ESRI findings highlight challenge faced by Government in boosting wind power
MOST people are opposed to having wind farms or pylons anywhere near their homes, a study has found.
Despite being generally in favour of renewable energy, only one third of people would willingly accept a wind farm within 5km of their home and even fewer could accept overhead pylons that close.
The findings, from the Economic and Social Research Institute (ESRI), illustrate the challenges in the Government's plan to meet 70pc of the country's electricity needs through renewable energy by the end of this decade.
It also signals difficulties ahead for the North-South interconnector project which would see a string of high-voltage pylons erected through Meath, Cavan and Monaghan.
Climate Action Minister Eamon Ryan said on Thursday morning he knew the project was unpopular but progress would have to be made on it in the next six months.
Power companies say the interconnector is essential for the all-island electricity market as the amount of power that can move across the existing cross-border transmission system is limited.
The interconnector would provide greatly increased capacity and flexibility needed to source electricity from many different renewable sources and distribute it rapidly, smoothly and safely around the island.
But communities in the affected counties are opposed to the proposal to run it through overhead pylons rather than underground cables.
Underground options have been dismissed as too expensive and technically difficult.
Mr Ryan said the interconnector would be the backbone of the all-island electricity market.
“I know there is a huge political challenge around this and people are very concerned about it but it will have to be overground,” he said.
“That's probably one of the biggest challenges on my desk – how in the next six months do we get over the real political challenge of going ahead with a project that’s very unpopular in the local area.”

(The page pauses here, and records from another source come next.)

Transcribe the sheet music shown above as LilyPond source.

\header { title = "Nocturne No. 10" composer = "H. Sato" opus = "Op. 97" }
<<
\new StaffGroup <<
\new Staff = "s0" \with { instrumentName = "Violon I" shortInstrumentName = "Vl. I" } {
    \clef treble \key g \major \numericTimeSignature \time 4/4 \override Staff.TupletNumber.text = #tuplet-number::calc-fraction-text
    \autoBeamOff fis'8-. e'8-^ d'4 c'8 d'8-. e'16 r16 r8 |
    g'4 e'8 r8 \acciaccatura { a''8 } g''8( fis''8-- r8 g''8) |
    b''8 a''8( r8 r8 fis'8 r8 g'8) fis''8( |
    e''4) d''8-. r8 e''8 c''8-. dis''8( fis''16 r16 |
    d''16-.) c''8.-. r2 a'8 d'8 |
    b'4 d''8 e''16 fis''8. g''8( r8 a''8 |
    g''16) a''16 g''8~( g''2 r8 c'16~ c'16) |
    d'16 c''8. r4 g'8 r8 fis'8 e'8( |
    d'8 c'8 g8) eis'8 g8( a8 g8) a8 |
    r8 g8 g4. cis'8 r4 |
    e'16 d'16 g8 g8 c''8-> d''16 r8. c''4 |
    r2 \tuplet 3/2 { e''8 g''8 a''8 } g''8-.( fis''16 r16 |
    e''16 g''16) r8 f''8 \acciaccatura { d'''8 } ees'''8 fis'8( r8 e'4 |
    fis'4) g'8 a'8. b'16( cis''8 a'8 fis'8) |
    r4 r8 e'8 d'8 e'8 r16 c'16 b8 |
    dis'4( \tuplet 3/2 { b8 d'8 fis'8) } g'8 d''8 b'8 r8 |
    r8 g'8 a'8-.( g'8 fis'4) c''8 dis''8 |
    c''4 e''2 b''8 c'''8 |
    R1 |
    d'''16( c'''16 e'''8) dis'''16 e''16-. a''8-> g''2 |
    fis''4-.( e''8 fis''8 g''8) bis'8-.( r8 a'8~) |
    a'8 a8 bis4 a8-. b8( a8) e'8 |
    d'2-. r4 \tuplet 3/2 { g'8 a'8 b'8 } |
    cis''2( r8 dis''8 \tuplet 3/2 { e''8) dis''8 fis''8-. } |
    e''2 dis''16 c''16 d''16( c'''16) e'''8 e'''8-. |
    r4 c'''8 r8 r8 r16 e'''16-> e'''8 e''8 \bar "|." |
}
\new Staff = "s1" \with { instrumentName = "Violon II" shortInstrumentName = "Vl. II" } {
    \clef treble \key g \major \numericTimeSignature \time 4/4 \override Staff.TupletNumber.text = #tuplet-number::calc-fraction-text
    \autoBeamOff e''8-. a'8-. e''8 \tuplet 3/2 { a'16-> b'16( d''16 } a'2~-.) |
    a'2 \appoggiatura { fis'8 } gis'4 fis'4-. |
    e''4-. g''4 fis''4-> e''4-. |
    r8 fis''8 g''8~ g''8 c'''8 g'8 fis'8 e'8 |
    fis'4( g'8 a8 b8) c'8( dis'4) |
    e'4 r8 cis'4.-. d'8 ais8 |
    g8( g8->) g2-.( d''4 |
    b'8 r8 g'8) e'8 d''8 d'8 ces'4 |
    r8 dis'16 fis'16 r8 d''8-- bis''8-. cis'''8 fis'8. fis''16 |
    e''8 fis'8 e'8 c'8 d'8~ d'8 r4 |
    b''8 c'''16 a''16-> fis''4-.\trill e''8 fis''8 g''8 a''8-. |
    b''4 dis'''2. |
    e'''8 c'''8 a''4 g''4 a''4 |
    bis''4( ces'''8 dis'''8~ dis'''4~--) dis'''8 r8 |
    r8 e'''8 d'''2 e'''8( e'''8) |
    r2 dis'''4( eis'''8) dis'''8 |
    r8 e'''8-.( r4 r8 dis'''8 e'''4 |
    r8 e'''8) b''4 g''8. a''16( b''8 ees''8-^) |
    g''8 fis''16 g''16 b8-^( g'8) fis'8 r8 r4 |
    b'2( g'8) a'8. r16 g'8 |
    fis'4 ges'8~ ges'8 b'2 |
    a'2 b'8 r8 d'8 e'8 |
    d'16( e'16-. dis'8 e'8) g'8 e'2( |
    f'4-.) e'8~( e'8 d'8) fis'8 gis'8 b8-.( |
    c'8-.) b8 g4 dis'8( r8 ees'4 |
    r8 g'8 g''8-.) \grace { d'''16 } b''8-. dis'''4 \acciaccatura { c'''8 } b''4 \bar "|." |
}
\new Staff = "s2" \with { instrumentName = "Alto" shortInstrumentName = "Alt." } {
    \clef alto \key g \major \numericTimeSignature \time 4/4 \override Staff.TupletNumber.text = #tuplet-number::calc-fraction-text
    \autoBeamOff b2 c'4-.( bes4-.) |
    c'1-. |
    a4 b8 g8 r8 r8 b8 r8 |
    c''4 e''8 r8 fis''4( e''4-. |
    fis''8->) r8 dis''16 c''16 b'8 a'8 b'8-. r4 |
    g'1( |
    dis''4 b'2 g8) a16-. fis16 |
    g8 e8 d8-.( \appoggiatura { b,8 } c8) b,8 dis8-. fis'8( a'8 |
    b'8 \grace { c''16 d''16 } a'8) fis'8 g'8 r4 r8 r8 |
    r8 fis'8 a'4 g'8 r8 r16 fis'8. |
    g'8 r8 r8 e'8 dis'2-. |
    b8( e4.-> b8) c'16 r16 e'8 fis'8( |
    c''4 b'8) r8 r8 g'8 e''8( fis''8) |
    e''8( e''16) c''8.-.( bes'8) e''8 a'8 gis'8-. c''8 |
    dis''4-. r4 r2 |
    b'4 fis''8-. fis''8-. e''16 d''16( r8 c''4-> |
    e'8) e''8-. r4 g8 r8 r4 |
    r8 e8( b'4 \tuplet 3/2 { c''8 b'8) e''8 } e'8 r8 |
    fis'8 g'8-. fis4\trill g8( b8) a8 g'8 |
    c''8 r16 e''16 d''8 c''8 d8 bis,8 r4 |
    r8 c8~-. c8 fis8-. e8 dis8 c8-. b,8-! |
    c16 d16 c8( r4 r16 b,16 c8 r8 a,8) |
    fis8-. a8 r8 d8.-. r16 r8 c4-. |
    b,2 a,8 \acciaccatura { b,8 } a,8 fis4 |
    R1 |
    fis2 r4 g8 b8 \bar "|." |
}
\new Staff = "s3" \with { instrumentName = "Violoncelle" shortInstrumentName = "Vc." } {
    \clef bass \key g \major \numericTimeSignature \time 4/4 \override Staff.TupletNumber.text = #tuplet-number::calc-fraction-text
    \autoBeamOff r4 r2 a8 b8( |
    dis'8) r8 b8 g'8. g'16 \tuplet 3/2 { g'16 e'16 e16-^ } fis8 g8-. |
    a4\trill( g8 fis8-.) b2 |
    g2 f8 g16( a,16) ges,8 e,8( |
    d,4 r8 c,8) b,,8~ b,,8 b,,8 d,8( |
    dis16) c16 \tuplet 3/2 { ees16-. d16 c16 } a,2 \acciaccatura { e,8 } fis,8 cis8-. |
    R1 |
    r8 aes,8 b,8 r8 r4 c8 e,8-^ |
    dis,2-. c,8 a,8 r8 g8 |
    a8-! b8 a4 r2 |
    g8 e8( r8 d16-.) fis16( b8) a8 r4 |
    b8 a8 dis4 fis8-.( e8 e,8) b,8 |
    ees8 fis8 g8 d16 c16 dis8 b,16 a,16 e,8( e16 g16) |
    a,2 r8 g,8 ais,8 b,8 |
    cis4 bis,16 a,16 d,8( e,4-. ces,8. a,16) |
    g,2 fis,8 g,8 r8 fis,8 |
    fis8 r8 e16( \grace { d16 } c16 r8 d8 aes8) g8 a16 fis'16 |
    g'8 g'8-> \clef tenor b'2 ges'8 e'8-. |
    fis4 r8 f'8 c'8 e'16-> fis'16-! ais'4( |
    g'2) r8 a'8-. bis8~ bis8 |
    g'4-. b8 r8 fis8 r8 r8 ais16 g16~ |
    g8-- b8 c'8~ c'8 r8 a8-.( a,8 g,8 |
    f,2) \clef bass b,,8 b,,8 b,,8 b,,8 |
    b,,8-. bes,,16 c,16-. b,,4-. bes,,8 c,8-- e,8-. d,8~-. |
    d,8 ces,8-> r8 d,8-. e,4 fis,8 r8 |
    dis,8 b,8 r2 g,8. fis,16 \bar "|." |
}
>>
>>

Almost 40pc of the republic’s electricity needs are met from renewables, mainly from more than 200 wind farms, but there is a commitment to get to 70pc by 2030. Demand for electricity is expected to grow by up to 55pc by then.
While long-term the plan is to build off-shore turbines, there are many more on-shore wind farms in the pipeline.
Around 30 new farms have planning permissions and grid connection contracts, planning applications are being prepared for others and local opposition is growing in areas where they are most concentrated.
The ESRI study found that more than three-quarters of people were positively disposed to on-shore wind turbines but just 36pc were willing to accept such development within 5km of their homes. Acceptance levels for overhead transmission lines within 5km were just 28pc.
The study said without public acceptance, more costly options would have to pursued which could raise the price of power by anything from 14pc to 263pc depending on the level of opposition.
“The implication for policy and the wider electricity sector is that community and stakeholder engagement should remain a top priority,” the authors said.